First recorded activity by ChessBanter: Jan 2005
Posts: 3
Post

Quote:
Originally Posted by Miriling
Subject: Chessdon goes Zero for Zero for Ten!

On 24 October 2004 (Sam Sloan)
Date: 10/24/04 3:14 PM Eastern Daylight Time
Message-id:


On Sun, 24 Oct 2004 18:58:44 GMT,
(Sam Sloan)
wrote:


Madame Rossolimo, who outlived him and continued to operate
Rossiolimos Chess studio after he died, told me his Russian name. He
was a chess master at an early age and won some major tournaments
under his Russian name. It might be possible to find these. She had
written a biography of him and an autobiography of herself which she
read to me from time to time. She was looking for a publisher but it
needed to be translated into English. She was from Vladavostok. Her
biography seemed interesting. I wonder if it just got thrown out after
she died, or if it still exists somewhere.

Sam Sloan


I just looked up Madame Vera Rossolimo. She died on 9 June 1995. Her
Social Security Number was 080-28-6812

You can look it up at
http://ssdi.genealogy.rootsweb.com/cgi-bin/ssdi.cgi

Sam Sloan



Madame Rossolimo, who died on 9 June 1995, had a maiden name of Boudakovitch.
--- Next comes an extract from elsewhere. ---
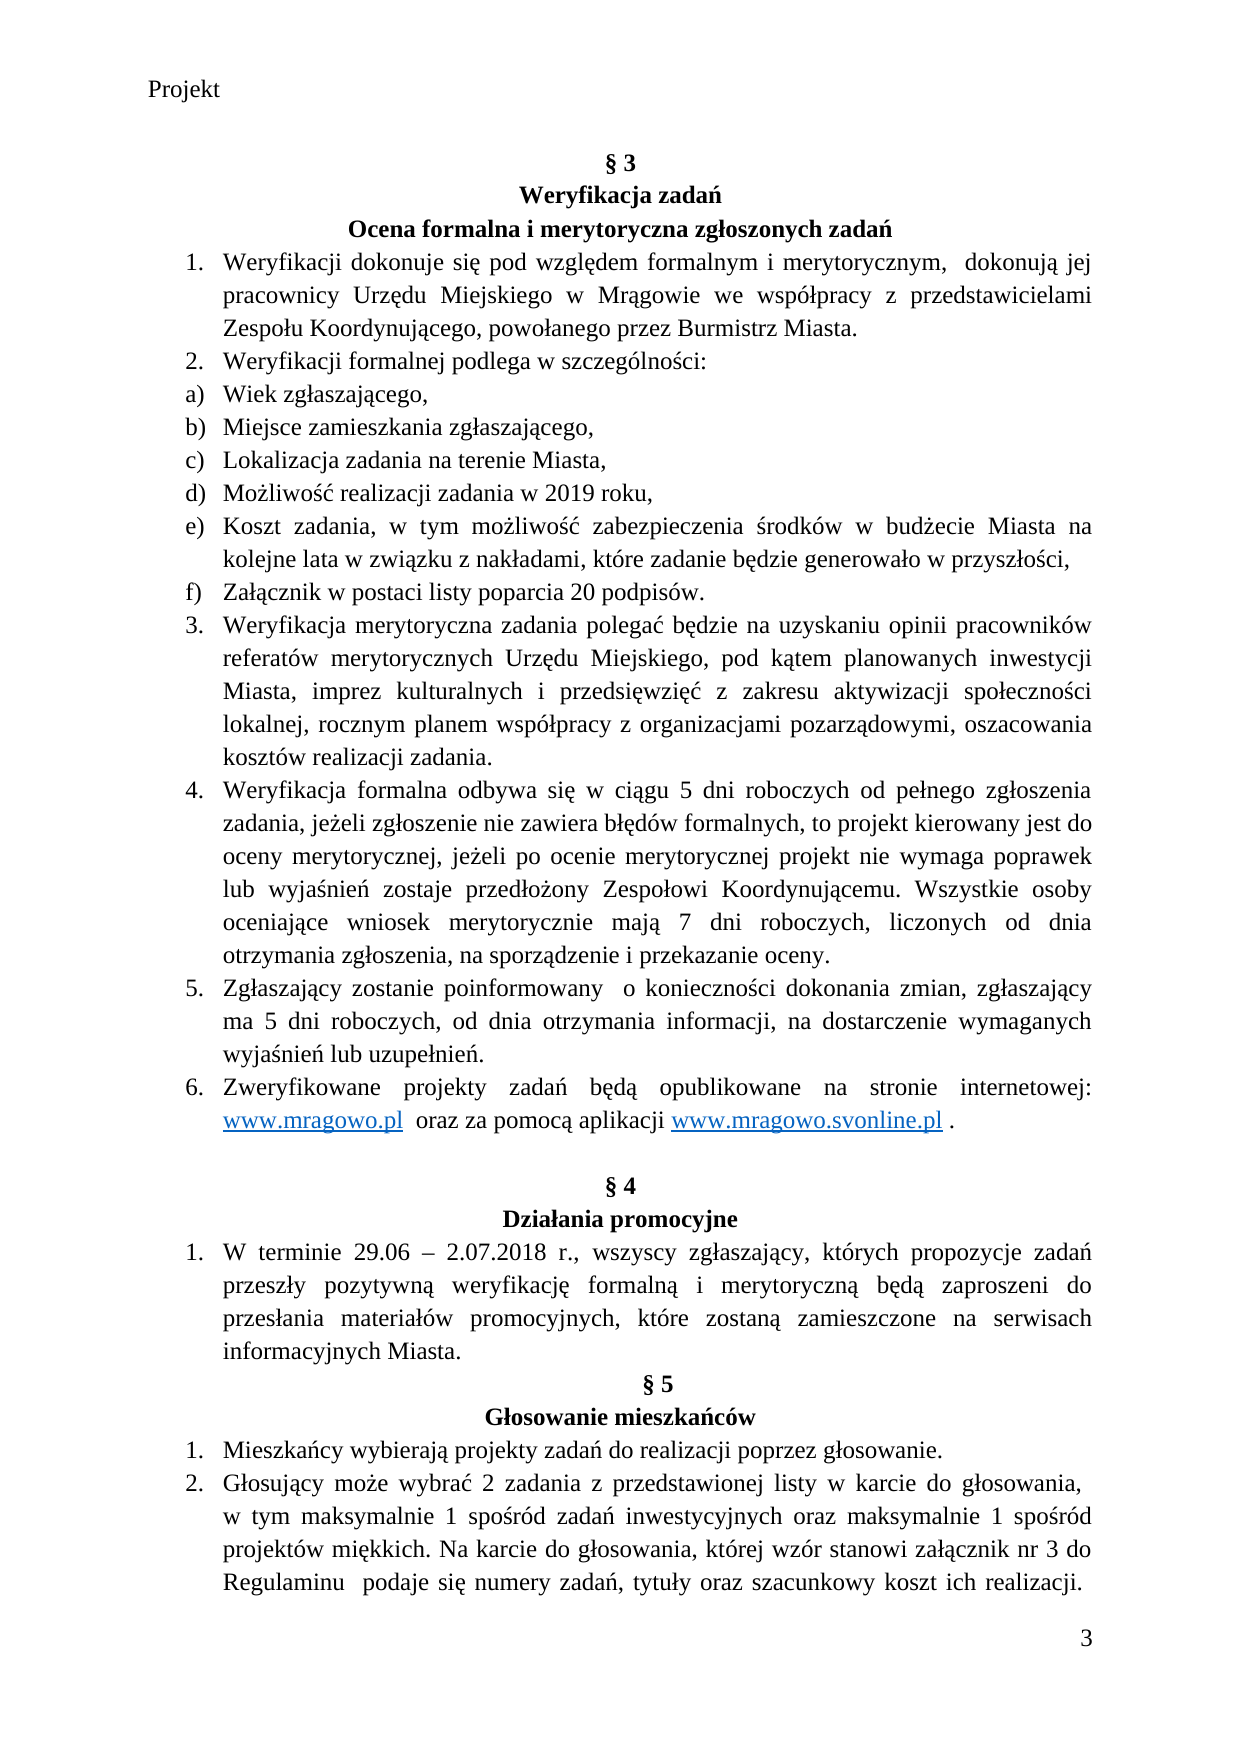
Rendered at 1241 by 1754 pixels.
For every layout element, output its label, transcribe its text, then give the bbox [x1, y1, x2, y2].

list W terminie 29.06 – 2.07.2018 r., wszyscy zgłaszający, których propozycje zadań przeszły pozytywną weryfikację formalną i merytoryczną będą zaproszeni do przesłania materiałów promocyjnych, które zostaną zamieszczone na serwisach informacyjnych Miasta. [185, 1237, 1093, 1365]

She and Nicholas had one son, Alexander, who lives in Massachusetts. Dr.
Alexander N. Rossolimo, who is 65 years old, is president of Strategy
Associates International. He is an expert on nuclear terrorism.
By the way, Nicholas Rossolimo's father was Spiridon Rossolimo and his mother
was Xenia N. Skugarevsky. His paternal grandfather was Nicholas Rossolimo.
I think if one were to contact Dr. Alexander Rossolimo, c/o Strategy Associates
International in Massachusetts, one might find out for sure if his father's
real last name something other than Rossolimo. All signs still point to
Rossolimo being his real last name.

George Mirijanian

My father's name at birth in 1910 was (in Russian) Nikolai Spiridonovich Rossolimo. The middle patronymic comes from his father Spiridon N. Rossolimo. Born in Kiev in 1910, my father moved to Moscow in the early 1920s with his mother, where she was accused of being a “polyglot” and thrown into a Soviet jail for a year. A highly-educated woman, she spoke four languages – Russian, English, German and French – nearly perfectly. She had been a war correspondent in Manchuria during the Russo-Japanese War of 1904-05, writing for Russian and English newspapers. Following her release from prison, she worked for a major Soviet book publisher in Moscow. During that period, my father had a number of chess studies published under his name Nikolai Rossolimo, and told me he became junior chess champion of Moscow. My father and his mother emigrated to France in 1929. Interestingly, my father had an excellent ear for languages. Although he arrived in Paris at age 19 not knowing any French, he learned to speak the language almost like a native. It was only when I was about ten that I began noticing a very slight accent in his French. Many people thought he was a French-speaking Belgian. However, much later, after living in the U.S. for 10 years, his French took on a noticeable Russian accent, perhaps from lack of practice in the language.